The leftist with the tote bag asks for oat milk, a fair-trade espresso, and a packet of prophylactics with the grave expression he uses in meetings about solidarity, as if his body should be exempt from the vulgarity of appetite. The startup poet in the black coat buys mint gum, two coffees, and a protein bar he will never finish, as though fresh breath and responsible macros might scrub the smell of self-invention off him. The ex-club refugee hovers at the counter pretending he is only here because the city does not sleep, when really he is here because his life no longer has the stamina to lie in daylight. The whole scene has the choreography of a small civic embarrassment: shoulders squared, pupils tired, voices lowered, everyone trying to look like they are above the transaction while being handled by it.

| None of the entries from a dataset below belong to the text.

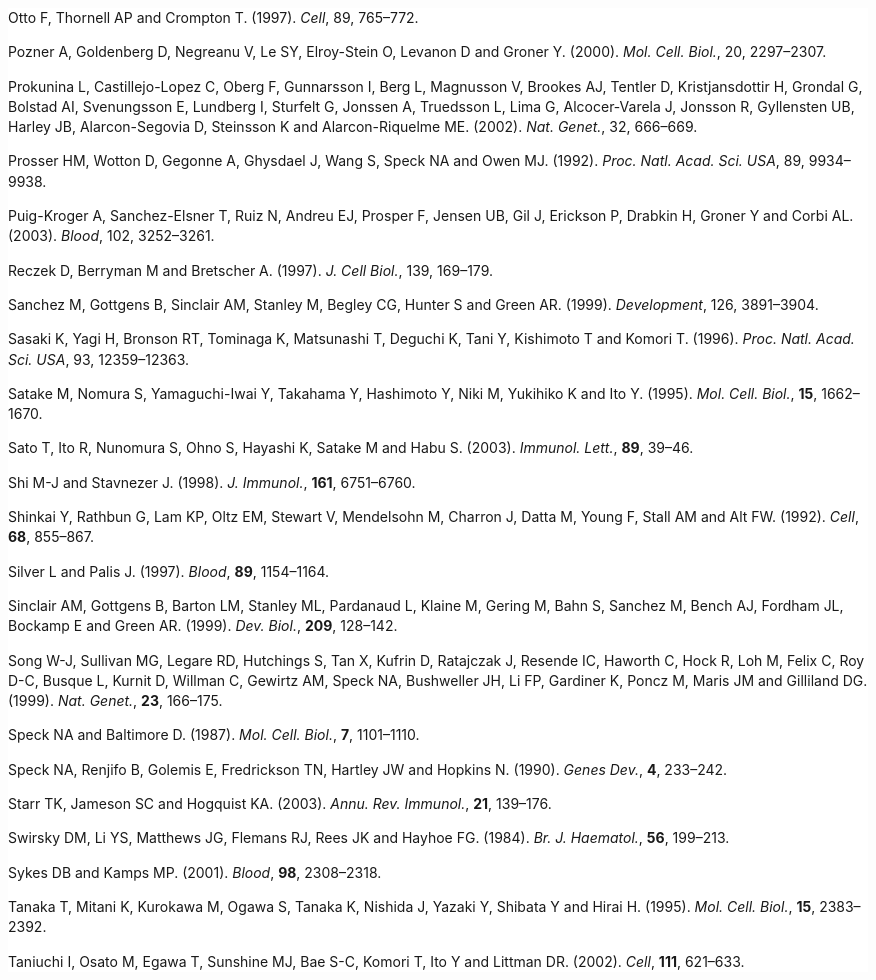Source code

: Otto F, Thornell AP and Crompton T. (1997). *Cell*, 89, 765–772.

Pozner A, Goldenberg D, Negreanu V, Le SY, Elroy-Stein O, Levanon D and Groner Y. (2000). *Mol. Cell. Biol.*, 20, 2297–2307.

Prokunina L, Castillejo-Lopez C, Oberg F, Gunnarsson I, Berg L, Magnusson V, Brookes AJ, Tentler D, Kristjansdottir H, Grondal G, Bolstad AI, Svenungsson E, Lundberg I, Sturfelt G, Jonssen A, Truedsson L, Lima G, Alcocer-Varela J, Jonsson R, Gyllensten UB, Harley JB, Alarcon-Segovia D, Steinsson K and Alarcon-Riquelme ME. (2002). *Nat. Genet.*, 32, 666–669.

Prosser HM, Wotton D, Gegonne A, Ghysdael J, Wang S, Speck NA and Owen MJ. (1992). *Proc. Natl. Acad. Sci. USA*, 89, 9934–9938.

Puig-Kroger A, Sanchez-Elsner T, Ruiz N, Andreu EJ, Prosper F, Jensen UB, Gil J, Erickson P, Drabkin H, Groner Y and Corbi AL. (2003). *Blood*, 102, 3252–3261.

Reczek D, Berryman M and Bretscher A. (1997). *J. Cell Biol.*, 139, 169–179.

Sanchez M, Gottgens B, Sinclair AM, Stanley M, Begley CG, Hunter S and Green AR. (1999). *Development*, 126, 3891–3904.

Sasaki K, Yagi H, Bronson RT, Tominaga K, Matsunashi T, Deguchi K, Tani Y, Kishimoto T and Komori T. (1996). *Proc. Natl. Acad. Sci. USA*, 93, 12359–12363.

Satake M, Nomura S, Yamaguchi-Iwai Y, Takahama Y, Hashimoto Y, Niki M, Yukihiko K and Ito Y. (1995). *Mol. Cell. Biol.*, **15**, 1662–1670.

Sato T, Ito R, Nunomura S, Ohno S, Hayashi K, Satake M and Habu S. (2003). *Immunol. Lett.*, **89**, 39–46.

Shi M-J and Stavnezer J. (1998). *J. Immunol.*, **161**, 6751–6760.

Shinkai Y, Rathbun G, Lam KP, Oltz EM, Stewart V, Mendelsohn M, Charron J, Datta M, Young F, Stall AM and Alt FW. (1992). *Cell*, **68**, 855–867.

Silver L and Palis J. (1997). *Blood*, **89**, 1154–1164.

Sinclair AM, Gottgens B, Barton LM, Stanley ML, Pardanaud L, Klaine M, Gering M, Bahn S, Sanchez M, Bench AJ, Fordham JL, Bockamp E and Green AR. (1999). *Dev. Biol.*, **209**, 128–142.

Song W-J, Sullivan MG, Legare RD, Hutchings S, Tan X, Kufrin D, Ratajczak J, Resende IC, Haworth C, Hock R, Loh M, Felix C, Roy D-C, Busque L, Kurnit D, Willman C, Gewirtz AM, Speck NA, Bushweller JH, Li FP, Gardiner K, Poncz M, Maris JM and Gilliland DG. (1999). *Nat. Genet.*, **23**, 166–175.

Speck NA and Baltimore D. (1987). *Mol. Cell. Biol.*, **7**, 1101–1110.

Speck NA, Renjifo B, Golemis E, Fredrickson TN, Hartley JW and Hopkins N. (1990). *Genes Dev.*, **4**, 233–242.

Starr TK, Jameson SC and Hogquist KA. (2003). *Annu. Rev. Immunol.*, **21**, 139–176.

Swirsky DM, Li YS, Matthews JG, Flemans RJ, Rees JK and Hayhoe FG. (1984). *Br. J. Haematol.*, **56**, 199–213.

Sykes DB and Kamps MP. (2001). *Blood*, **98**, 2308–2318.

Tanaka T, Mitani K, Kurokawa M, Ogawa S, Tanaka K, Nishida J, Yazaki Y, Shibata Y and Hirai H. (1995). *Mol. Cell. Biol.*, **15**, 2383–2392.

Taniuchi I, Osato M, Egawa T, Sunshine MJ, Bae S-C, Komori T, Ito Y and Littman DR. (2002). *Cell*, **111**, 621–633.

If you want the exact texture of the neighborhood’s moral weather, stand near the window at 1:40 a.m. and watch them calculate themselves. A man in tech sneakers buys cigarettes he claims are “for a friend,” then immediately asks whether the card machine works because he left his cash at home, which is what people say when they want the shop to absolve them of having a wallet and a spine. A woman in a clean wool coat picks up instant noodles, sparkling water, lip balm, and condoms in one basket, then stares at the shelves as if the correct arrangement of shelf-stable carbohydrates might improve the terms of her evening. Nobody is here for groceries. They are here for plausible deniability in small packaging.

This is why the overnight economy matters more than the brunch economy. Brunch is where the city performs tenderness over eggs and calls it politics. The night shift is where the same people reveal the ugliest thing in the mirror: the urge to look dangerous while remaining professionally harmless, sensual while remaining administratively compliant, a little ruined without ever risking actual damage. It is not rebellion. It is wardrobe management. Kafka would have loved the paperwork of it. Foucault would have tried to turn the receipt into a diagram and invoice the seminar.

The district office, naturally, has no language for any of this. Its favorite phrases are “neighborhood supply,” “commercial diversity,” and “urban resilience,” which is bureaucrat-speak for keeping the alley lit while pretending the city did not design the whole ecosystem around sleep-deprived consumption. Late-night licensing gets described as service provision. Zoning gets described as balance. The permits office talks like a mattress ad for a city that is awake because it cannot afford a conscience. Everybody in charge wants the kiosks open, the streets calm, the paperwork clean, and the hypocrisy nicely laminated.

That is the part Berlin loves best: the moral laundromat. The city gets to enjoy a thriving overnight economy while maintaining the fantasy that it is merely facilitating convenience. In practice, it is subsidizing the self-image of people who need to feel slightly dirty in order to feel alive, but not dirty enough to miss the U-Bahn. The kiosk absorbs the spill. The district office calls it vitality. The customers call it late-night culture because that sounds better than admitting they are buying a mood and a witness.

Aisha Yildiz, who runs a late shop near Müllerstraße, said the hardest part is not the inventory but the acting. “People come in wanting to look casual while buying the most revealing combination imaginable,” she said, requesting anonymity because her cousin would mock her for noticing. “They want me to bless the lie.”

That is the whole economy now: not goods, but alibis. Not service, but stage management. The city’s most conscientious little frauds drift out with their paper bags, their coffee, their prophylactics, their mint gum, and the fantasy that desire can be made tasteful if it is purchased after dark and paid for contactlessly. The clerks watch them go with the look of people who have seen the entire liberal order reduced to a receipt and still had to hand over the change.